The judge must assess the specific age of that individual, examine that youth’s childhood and life experience, weigh the degree of responsibility the youth was capable of exercising, and assess that youth’s chances to become rehabilitated. Only if the judge then concludes that life without parole is a “proportional” penalty, given all of the factors that mitigate the youth’s guilt, can he impose such a sentence.
The question the Court will address now is whether this ban on mandatory life sentences and requirement for individualized findings applies retroactively to cases that were completed before the 2012 decision. The case before the Court involves George Toca, who was convicted of murder in 1984 for accidentally shooting his friend during a botched robbery. He was seventeen at the time. Toca was sentenced to life without possibility of parole under a Louisiana sentencing scheme that required imposition of a life sentence. The Louisiana Supreme Court denied his request for a new hearing.
According to the Washington Post, state supreme courts have been split on the interpretation of this precedent, with most finding that it is a substantive rule that must be applied retroactively, but others, like Louisiana, finding that it is merely procedural and does not require revisiting life sentences for all juveniles who had been sentenced prior to the decision.

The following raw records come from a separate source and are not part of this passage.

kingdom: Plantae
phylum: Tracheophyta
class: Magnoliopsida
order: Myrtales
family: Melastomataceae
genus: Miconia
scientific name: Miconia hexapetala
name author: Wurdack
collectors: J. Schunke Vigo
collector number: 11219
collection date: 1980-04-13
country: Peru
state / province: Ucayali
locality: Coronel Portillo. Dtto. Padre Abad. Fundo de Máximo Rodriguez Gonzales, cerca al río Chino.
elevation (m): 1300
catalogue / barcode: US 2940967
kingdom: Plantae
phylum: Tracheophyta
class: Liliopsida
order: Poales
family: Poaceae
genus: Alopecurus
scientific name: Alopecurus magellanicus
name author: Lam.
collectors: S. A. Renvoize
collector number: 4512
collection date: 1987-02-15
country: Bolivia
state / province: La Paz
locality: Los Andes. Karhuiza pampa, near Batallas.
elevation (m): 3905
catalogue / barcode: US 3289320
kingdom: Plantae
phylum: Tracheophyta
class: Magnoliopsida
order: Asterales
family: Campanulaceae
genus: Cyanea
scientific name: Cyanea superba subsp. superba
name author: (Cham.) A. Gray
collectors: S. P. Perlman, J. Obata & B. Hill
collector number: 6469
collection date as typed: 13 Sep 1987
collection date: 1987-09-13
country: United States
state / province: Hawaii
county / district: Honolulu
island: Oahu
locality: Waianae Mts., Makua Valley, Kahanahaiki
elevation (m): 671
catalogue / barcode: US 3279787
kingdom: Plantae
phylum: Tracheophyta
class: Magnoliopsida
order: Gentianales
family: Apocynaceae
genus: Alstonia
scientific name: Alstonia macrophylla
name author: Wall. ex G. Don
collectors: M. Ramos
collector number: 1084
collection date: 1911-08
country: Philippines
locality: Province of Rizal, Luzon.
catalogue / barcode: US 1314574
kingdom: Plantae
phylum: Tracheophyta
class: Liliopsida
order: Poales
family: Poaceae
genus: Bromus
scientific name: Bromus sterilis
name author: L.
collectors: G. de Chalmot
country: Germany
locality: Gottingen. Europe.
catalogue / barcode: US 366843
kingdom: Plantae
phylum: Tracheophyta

The U.S. Supreme Court will hear Toca's case on the issue of retroactivity, but will also decide a broader point that may make the question of retroactivity moot. According to SCOTUS Blog, the Court will also address "whether a federal question is raised at all when an inmate claims that a state post-conviction court had failed to apply a Supreme Court criminal-law decision retroactively." If the Court ruled that no federal question was raised in this type of proceeding, then they might not rule on the specific retroactivity issue in Toca's case.